The Company provides products, services and leasing primarily to large and
medium sized corporate, health care, governmental, financial and
educational customers located in the United States. The Company has no
operations outside the United States.

The accounting policies of the segments are the same as those discussed in
the summary of significant accounting policies. The Company evaluates
performance based on operating earnings of the respective business units.
Intersegment sales and transfers are not significant.

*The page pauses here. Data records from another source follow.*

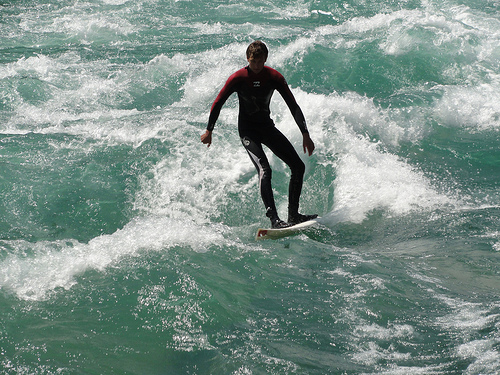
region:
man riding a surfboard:
[199, 30, 344, 247]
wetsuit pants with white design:
[235, 127, 305, 207]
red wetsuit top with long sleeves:
[202, 60, 303, 136]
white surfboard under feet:
[253, 210, 324, 245]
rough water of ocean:
[322, 155, 425, 295]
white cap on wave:
[72, 209, 190, 274]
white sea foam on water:
[330, 293, 441, 350]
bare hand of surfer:
[196, 124, 217, 151]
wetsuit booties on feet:
[266, 211, 318, 233]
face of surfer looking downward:
[242, 45, 273, 77]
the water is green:
[69, 247, 215, 374]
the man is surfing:
[186, 40, 339, 245]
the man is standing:
[197, 30, 343, 254]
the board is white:
[245, 200, 332, 238]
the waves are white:
[23, 157, 193, 311]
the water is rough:
[21, 142, 199, 321]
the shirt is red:
[196, 43, 308, 140]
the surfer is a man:
[200, 38, 351, 256]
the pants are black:
[225, 126, 321, 237]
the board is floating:
[227, 197, 337, 249]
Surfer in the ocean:
[191, 26, 343, 250]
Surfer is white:
[246, 211, 333, 246]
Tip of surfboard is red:
[246, 216, 282, 251]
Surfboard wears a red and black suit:
[174, 30, 356, 262]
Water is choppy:
[0, 0, 498, 370]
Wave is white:
[317, 102, 404, 212]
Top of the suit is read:
[191, 34, 343, 240]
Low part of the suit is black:
[184, 22, 336, 253]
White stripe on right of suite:
[236, 134, 278, 216]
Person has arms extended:
[171, 29, 343, 262]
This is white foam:
[41, 231, 126, 266]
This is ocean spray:
[317, 98, 406, 170]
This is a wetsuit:
[198, 67, 351, 247]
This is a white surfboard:
[238, 212, 339, 247]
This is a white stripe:
[246, 139, 277, 238]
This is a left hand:
[293, 125, 339, 159]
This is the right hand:
[187, 119, 232, 169]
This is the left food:
[281, 205, 338, 228]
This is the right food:
[258, 208, 291, 233]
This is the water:
[240, 284, 318, 336]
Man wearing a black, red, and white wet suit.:
[196, 40, 322, 240]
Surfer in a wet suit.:
[197, 37, 319, 238]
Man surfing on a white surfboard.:
[201, 39, 324, 241]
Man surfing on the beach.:
[10, 5, 489, 365]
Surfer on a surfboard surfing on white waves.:
[25, 16, 478, 310]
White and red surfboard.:
[244, 212, 338, 239]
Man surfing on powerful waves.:
[16, 16, 485, 268]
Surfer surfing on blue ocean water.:
[1, 1, 498, 373]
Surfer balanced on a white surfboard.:
[200, 40, 332, 241]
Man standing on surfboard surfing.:
[145, 15, 417, 286]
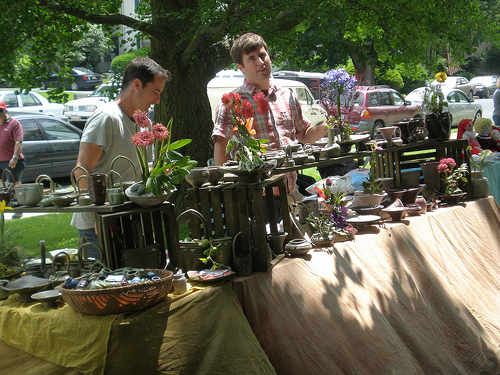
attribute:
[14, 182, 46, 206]
gray vase — small, grey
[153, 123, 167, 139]
flower — pink, small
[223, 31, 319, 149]
shirt — red, plaid, black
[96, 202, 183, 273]
box — wood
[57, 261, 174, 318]
basket — embroidered, small, wooden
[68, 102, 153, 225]
shirt — gray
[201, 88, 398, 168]
flowers — pink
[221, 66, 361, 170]
flowers — red, purple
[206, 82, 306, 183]
shirt — plaid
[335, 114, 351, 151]
stem — single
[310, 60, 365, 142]
flowers — purple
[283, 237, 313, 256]
vase — small, brown, ceramic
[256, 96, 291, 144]
shirt — dress shirt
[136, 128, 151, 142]
flower — small, pink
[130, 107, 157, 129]
flower top — small, pink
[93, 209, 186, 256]
drawer — brown, wooden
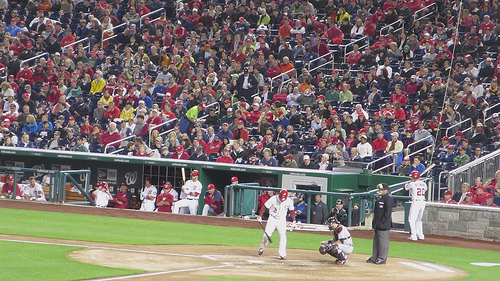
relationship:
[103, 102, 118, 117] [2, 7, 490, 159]
spectator in stands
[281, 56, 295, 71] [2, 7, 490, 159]
spectator in stands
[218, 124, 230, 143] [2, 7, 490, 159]
spectator in stands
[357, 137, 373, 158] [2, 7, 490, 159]
spectator in stands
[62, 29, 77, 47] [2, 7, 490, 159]
spectator in stands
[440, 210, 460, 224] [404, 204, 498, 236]
brick in wall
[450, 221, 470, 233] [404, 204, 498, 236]
brick in wall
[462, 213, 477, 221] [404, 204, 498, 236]
brick in wall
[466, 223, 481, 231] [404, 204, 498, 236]
brick in wall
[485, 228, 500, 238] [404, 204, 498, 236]
brick in wall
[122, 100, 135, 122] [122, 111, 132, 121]
man wearing shirt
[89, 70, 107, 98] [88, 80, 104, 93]
man wearing shirt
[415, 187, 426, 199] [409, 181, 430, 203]
number 20 on back of shirt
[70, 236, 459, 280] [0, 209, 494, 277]
circle in infield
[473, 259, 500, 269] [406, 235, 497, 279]
spot on grass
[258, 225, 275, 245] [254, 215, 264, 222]
bat in right hand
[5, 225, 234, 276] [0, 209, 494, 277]
grass on field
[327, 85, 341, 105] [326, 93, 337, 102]
man wearing shirt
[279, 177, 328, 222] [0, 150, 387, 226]
door in dugout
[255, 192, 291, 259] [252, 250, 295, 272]
batter digs into dirt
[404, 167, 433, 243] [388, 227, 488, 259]
player on deck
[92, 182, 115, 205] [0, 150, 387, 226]
teammate in dugout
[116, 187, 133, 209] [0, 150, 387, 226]
teammate in dugout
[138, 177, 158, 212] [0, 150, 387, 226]
teammate in dugout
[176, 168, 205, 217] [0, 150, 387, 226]
teammate in dugout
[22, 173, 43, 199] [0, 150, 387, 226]
teammate in dugout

Summarized financial information concerning the Company's reportable
segments is shown in the following table. (in thousands)



Fiscal 1997
-------- ------------------------------------
Products Services Leasing Consolidated
--------- --------- -------- -------------

Revenue $ 445,783 $ 45,209 $ 456 $ 491,448
Income from operations $ 20,651 $ 6,033 $ 164 $ 26,848
Total assets $ 136,356 $ 24,702 $ 6,206 $ 167,264
Capital expenditures $ 1,418 $ 955 $ 26 $ 2,399
Depreciation and amortization $ 3,357 $ 582 $ 1 $ 3,940




Fiscal 1998
---------------------------------------------
Products Services Leasing Consolidated
--------- --------- -------- -------------

Revenue $ 554,012 $ 72,495 $ 1,421 $ 627,928
Income from operations $ 23,101 $ 11,980 $ 17 $ 35,098
Total assets $ 189,438 $ 42,199 $ 22,589 $ 254,226
Capital expenditures $ 766 $ 374 $ 2,041 $ 3,181
Depreciation and amortization $ 4,142 $ 995 $ 240 $ 5,377




Fiscal 1999
---------------------------------------------
Products Services Leasing Consolidated
--------- --------- -------- -------------

Revenue $ 648,924 $ 103,821 $ 4,012 $ 756,757
Income from operations $ 22,954 $ 21,111 $ 1,446 $ 45,511
Total assets $ 229,903 $ 55,043 $ 48,195 $ 333,141
Capital expenditures $ 3,435 $ 492 $ 722 $ 4,649
Depreciation and amortization $ 4,986 $ 1,342 $ 1,185 $ 7,513


Concentrations - During fiscal 1999, approximately 32.2% of the Company's
total net sales and revenues were derived from its top ten customers.


F-18

POMEROY COMPUTER RESOURCES, INC.

NOTES TO CONSOLIDATED FINANCIAL STATEMENTS - CONTINUED

Due to the demand for the products sold by the Company, significant product
shortages occur from time to time because manufacturers are unable to
produce certain products to meet increased demand. Failure to obtain
adequate product shipments could have a material adverse effect on the
Company's operations and financial results.

The Company is required to have authorizations from manufacturers in order
to sell their products. The loss of a significant vendor's authorization
could have a material adverse effect on the Company's business.